Section 9.   Public Statements.  BCA members shall never make statements on behalf of BCA without the explicit approval by the Board of Directors.

 

 

Article IV

membership directory

 

section 1. Membership Directory. BCA Membership Directory is updated annually. Supporting Members are responsible for notifying BCA officer of changes in contact information.

 

section 2. Distribution.
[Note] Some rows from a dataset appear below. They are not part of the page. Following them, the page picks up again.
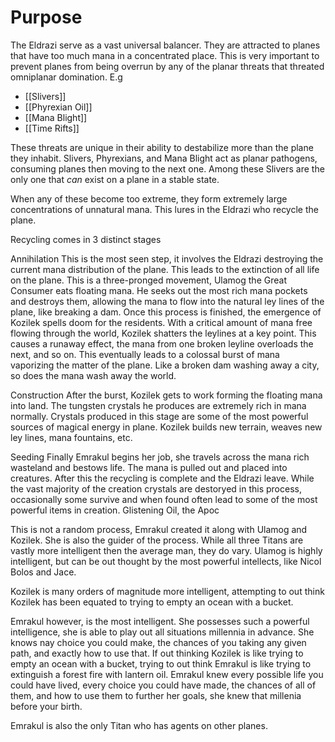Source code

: # Purpose
The Eldrazi serve as a vast universal balancer. They are attracted to planes that have too much mana in a concentrated place. This is very important to prevent planes from being overrun by any of the planar threats that threated omniplanar domination.  E.g

- [[Slivers]]
- [[Phyrexian Oil]]
- [[Mana Blight]]
- [[Time Rifts]]

These threats are unique in their ability to destabilize more than the plane they inhabit. Slivers, Phyrexians, and Mana Blight act as planar pathogens, consuming planes then moving to the next one. Among these Slivers are the only one that *can* exist on a plane in a stable state. 

When any of these become too extreme, they form extremely large concentrations of unnatural mana. This lures in the Eldrazi who recycle the plane.

Recycling comes in 3 distinct stages

 Annihilation
	This is the most seen step, it involves the Eldrazi destroying the current mana distribution of the plane. This leads to the extinction of all life on the plane. This is a three-pronged movement, Ulamog the Great Consumer eats floating mana. He seeks out the most rich mana pockets and destroys them, allowing the mana to flow into the natural ley lines of the plane, like breaking a dam.  Once this process is finished, the emergence of Kozilek spells doom for the residents. With a critical amount of mana free flowing through the world, Kozilek shatters the leylines at a key point. This causes a runaway effect, the mana from one broken leyline overloads the next, and so on. This eventually leads to a colossal burst of mana vaporizing the matter of the plane. Like a broken dam washing away a city, so does the mana wash away the world.

Construction
	After the burst, Kozilek gets to work forming the floating mana into land. The tungsten crystals he produces are extremely rich in mana normally. Crystals produced in this stage are some of the most powerful sources of magical energy in plane. Kozilek builds new terrain, weaves new ley lines, mana fountains, etc.

Seeding
	Finally Emrakul begins her job, she travels across the mana rich wasteland and bestows life. The mana is pulled out and placed into creatures. After this the recycling is complete and the Eldrazi leave. While the vast majority of the creation crystals are destoryed in this process, occasionally some survive and when found often lead to some of the most powerful items in creation. Glistening Oil, the Apoc


This is not a random process, Emrakul created it along with Ulamog and Kozilek. She is also the guider of the process. While all three Titans are vastly more intelligent then the average man, they do vary. Ulamog is highly intelligent, but can be out thought by the most powerful intellects, like Nicol Bolos and Jace.

Kozilek is many orders of magnitude more intelligent, attempting to out think Kozilek has been equated to trying to empty an ocean with a bucket.

Emrakul however, is the most intelligent. She possesses such a powerful intelligence, she is able to play out all situations millennia in advance. She knows nay choice you could make, the chances of you taking any given path, and exactly how to use that. If out thinking Kozilek is like trying to empty an ocean with a bucket, trying to out think Emrakul is like trying to extinguish a forest fire with lantern oil. Emrakul knew every possible life you could have lived, every choice you could have made, the chances of all of them, and how to use them to further her goals, she knew that millenia before your birth.

Emrakul is also the only Titan who has agents on other planes. 

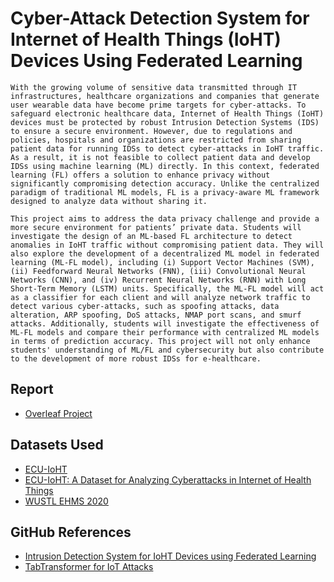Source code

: # Cyber-Attack Detection System for Internet of Health Things (IoHT) Devices Using Federated Learning

```plaintext
With the growing volume of sensitive data transmitted through IT infrastructures, healthcare organizations and companies that generate user wearable data have become prime targets for cyber-attacks. To safeguard electronic healthcare data, Internet of Health Things (IoHT) devices must be protected by robust Intrusion Detection Systems (IDS) to ensure a secure environment. However, due to regulations and policies, hospitals and organizations are restricted from sharing patient data for running IDSs to detect cyber-attacks in IoHT traffic. As a result, it is not feasible to collect patient data and develop IDSs using machine learning (ML) directly. In this context, federated learning (FL) offers a solution to enhance privacy without significantly compromising detection accuracy. Unlike the centralized paradigm of traditional ML models, FL is a privacy-aware ML framework designed to analyze data without sharing it.
```
```plaintext
This project aims to address the data privacy challenge and provide a more secure environment for patients’ private data. Students will investigate the design of an ML-based FL architecture to detect anomalies in IoHT traffic without compromising patient data. They will also explore the development of a decentralized ML model in federated learning (ML-FL model), including (i) Support Vector Machines (SVM), (ii) Feedforward Neural Networks (FNN), (iii) Convolutional Neural Networks (CNN), and (iv) Recurrent Neural Networks (RNN) with Long Short-Term Memory (LSTM) units. Specifically, the ML-FL model will act as a classifier for each client and will analyze network traffic to detect various cyber-attacks, such as spoofing attacks, data alteration, ARP spoofing, DoS attacks, NMAP port scans, and smurf attacks. Additionally, students will investigate the effectiveness of ML-FL models and compare their performance with centralized ML models in terms of prediction accuracy. This project will not only enhance students' understanding of ML/FL and cybersecurity but also contribute to the development of more robust IDSs for e-healthcare.
```
## Report
 - [Overleaf Project](https://www.overleaf.com/9867887565yysgfsrqqwtn#797c58)
   
## Datasets Used
 - [ECU-IoHT](https://ro.ecu.edu.au/datasets/48/)
 - [ECU-IoHT: A Dataset for Analyzing Cyberattacks in Internet of Health Things](https://github.com/CSCRC-SCREED/ECU-IoHT)
 - [WUSTL EHMS 2020](https://www.cse.wustl.edu/~jain/ehms/index.html)

## GitHub References
 - [Intrusion Detection System for IoHT Devices using Federated Learning](https://github.com/fatemehm/Federated-Learning-IDS)
 - [TabTransformer for IoT Attacks](https://github.com/brunabazaluk/tabtransformer_iot_attacks)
The Directory shall be disseminated to Supporting Members by regular mail or e-mail.  Regular members may also receive copies by email or by other method as determined by the Board of Directors.  A current mailing list of Supporting Members shall be maintained to ensure that all voting members can be reached by regular mail or e-mail.

 

 

Article V

MEETINGS

 

section 1.   General Meetings.

 

a.  Place of General Meetings.  General meeting open to all members (both Regular and Supporting) shall be held at a location selected by the Board of Directors.

 

b.  Time of General Meetings.  General meetings may be called at any time by the President, the Board of Directors, or Supporting Members having no less than one tenth (1/10) of the votes entitled to be cast at such meeting.

 

d.  Notice of General Meetings.  Written or printed notice stating the place, day and hour of the meeting, and, in the case of a special meeting, the purpose or purposes for which the meeting is called and the person or persons calling the meeting, shall be delivered, by or at the direction of the President, the Board of Directors, or person or persons calling the general meeting, either personally, by e-mail, or by postal service mail to all Supporting Members. 

 

Notice shall be delivered not less than ten (10) days and no more than sixty (60) days before the date of the meeting and shall be deemed to be delivered when distributed to the Supporting Member via e-mail or regular mail, whichever is available.

 

e.  Quorum.  One quarter of the Supporting Members entitled to vote shall constitute a quorum for the transaction of business.  When a quorum is once present to organize a meeting, it is not broken by the subsequent withdrawal of any of those present.

 

f.  Vote of Supporting Members.  Any BCA action, other than the election of Directors, shall be validated by a majority voting from Supporting Members present at a meeting.  No proxy voting shall be allowed for any purpose.

 

Section 2.   Meeting of the Board of Directors.

 

a.  Board Meetings.  Board meetings shall be called by the President or any four Directors, with location and time determined by the person(s) calling for such meeting.

 

b.  Notice of Meetings.  The notice of a Board meeting shall be sent to each Director by any usual means of communication, not less than five (5) days before the meeting. 

 

c.  Quorum and Vote of Directors.  A majority of the Directors then in office shall constitute a quorum for the transaction of business within the powers of the Board; a vote by the majority of Directors present at the meeting at which a quorum is present shall be deemed the consensus act of the Board of Directors.

 

 

ARTICLE VI

BYLAW AMENDMENT PROCEDURE

 

Section 1.  Proposal of Amendment.  Amendments to these bylaws may be proposed by the Board of Directors on its own initiative or upon the request by 20 or more active Supporting Members of BCA.

 

Section 2.  Publication.  Proposed amendment shall be sent to each Supporting Member at least 30 days prior to the meeting at which they are to be voted upon or the due date when an e-mail ballot is to be counted.  Whenever feasible, Regular Members and BCA Board of Advisors can also be invited to comment on proposed amendments.

 

Section 3.  Approval.  Amendment to the bylaws shall require approval by two-thirds of the voting Supporting Members present and voting at a meeting of Supporting Members at which a quorum is present, or by a majority of all Supporting Members in an e-mail ballot.

 

 

ARTICLE VII

ACTION BY CONSENT

 

 

Any action required to be, or any other action which may be, taken at a meeting of Supporting Members may be taken without a meeting if a consent in writing setting forth the action to be taken shall be signed by a majority of the Supporting Membership.  An e-mail reply to a proposal by a Supporting Member shall constitute written consent.